Que reste-t-il ? Le désir de vengeance, le désir, à défaut d'autre chose, de faire mal, de blesser, d'atteindre d'une manière ou d'une autre, démarche vaine à mesure que l'autre sombre, doucement, dans l'indifférence à votre égard. Certains s'empressent d'écrire des romans. Comme nombre de liaisons se nouent dans un même milieu professionnel, la vengeance peut s'exercer par la calomnie, l'entrave à la carrière, la création de faction ou de coterie. Une ex, Normalienne elle aussi, avait bloqué la candidature du père de son enfant à l'Université où elle exerçait. Le dossier était mauvais et il ne payait pas de pension alimentaire.
Ma méthode est différente, moins efficace, et moins franche. Je m'inspire d'un poème de Segalen, "Eloge et Pouvoir de l'Absence":
Je ne prétends point être là, ni survenir à l'improviste, ni paraître en habits et chair, ni gouverner par le poids visible de ma personne,
Ni répondre aux censeurs, de ma voix; aux rebelles, d'un oeil implacable; aux ministres fautifs, d'un geste qui suspendrait les têtes à mes ongles.
Je règne par l'étonnant pouvoir de l'absence. Mes deux cent soixante-dix palais tramés entre eux de galeries opaques s'emplissent seulement de mes traces alternées.

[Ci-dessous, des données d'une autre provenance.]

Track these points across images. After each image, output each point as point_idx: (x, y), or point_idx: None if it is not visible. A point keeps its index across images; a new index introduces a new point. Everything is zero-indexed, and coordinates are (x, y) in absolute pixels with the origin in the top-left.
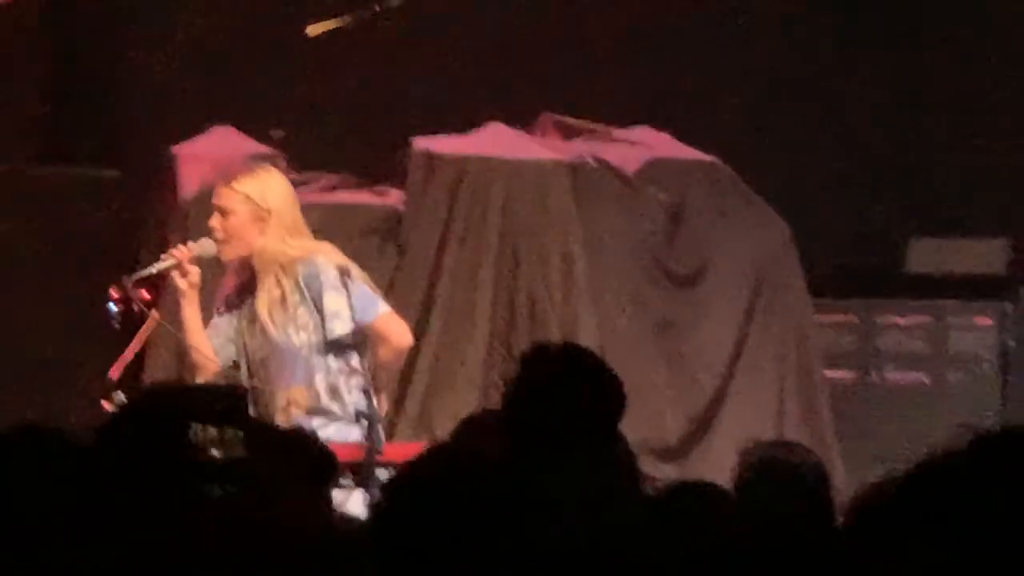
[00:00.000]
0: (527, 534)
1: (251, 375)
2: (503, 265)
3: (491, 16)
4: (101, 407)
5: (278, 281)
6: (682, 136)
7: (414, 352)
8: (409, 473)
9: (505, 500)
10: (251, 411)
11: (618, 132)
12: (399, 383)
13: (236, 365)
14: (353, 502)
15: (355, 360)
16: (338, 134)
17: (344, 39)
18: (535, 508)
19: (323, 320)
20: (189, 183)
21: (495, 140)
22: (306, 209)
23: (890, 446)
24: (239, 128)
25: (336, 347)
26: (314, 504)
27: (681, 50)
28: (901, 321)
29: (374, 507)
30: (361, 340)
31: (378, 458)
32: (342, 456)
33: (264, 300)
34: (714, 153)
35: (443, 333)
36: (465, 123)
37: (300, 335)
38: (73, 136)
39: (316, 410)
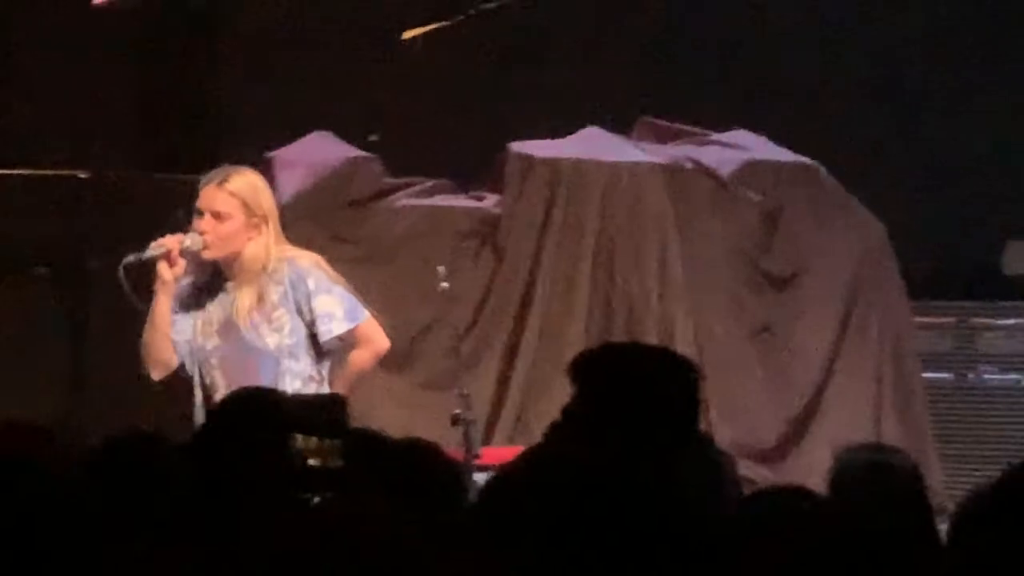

Et des musiques jouent en l'honneur de mon ombre; des officiers saluent mon siège vide; mes femmes apprécient mieux l'honneur des nuits où je ne daigne pas.
Égal aux Génies qu'on ne peut récuser puisqu'invisibles,- nulle arme ni poison ne saura venir ou m'atteindre.
Dans l'idéal, c'est ma méthode. Dans la réalité, la fin de mon règne est survenue depuis longtemps, et c'est Cavafis qui l'exprime. Il suffira au lecteur de remplacer "Alexandrie" par le nom de celui ou de celle qu'il faut quitter - le poème s'intitule "Les Dieux abandonnent Antoine":
Lorsque soudain à l'heure de minuit,
tu entendras passer la troupe invisible
dans un cortège d'exquises musiques et de voix -
ne te lamente pas en vain sur ton sort,
ton destin qui t'abandonne,
tous tes desseins qui partent en fumée.
Avec courage,
comme quelqu'un qui s'y attendait,
fais tes adieux à Alexandrie
qui s'éloigne de toi.
Surtout ne t'abuse pas, ne te dis pas
que ce n'est qu'un rêve
que tes oreilles se sont trompées;
ne daigne point tels vains espoirs.
Comme si tu t'y attendais depuis toujours,
avec le courage
de quelqu'un qui fut digne de cette ville,
approche-toi d'un pas ferme de la fenêtre
et écoute avec émotion,
sans te laisser aller aux invocations des lâches
- leurs lamentations! -
écoute comme une ultime jouissance
les instruments exquis de la troupe secrète
et fais tes adieux à Alexandrie que tu perds.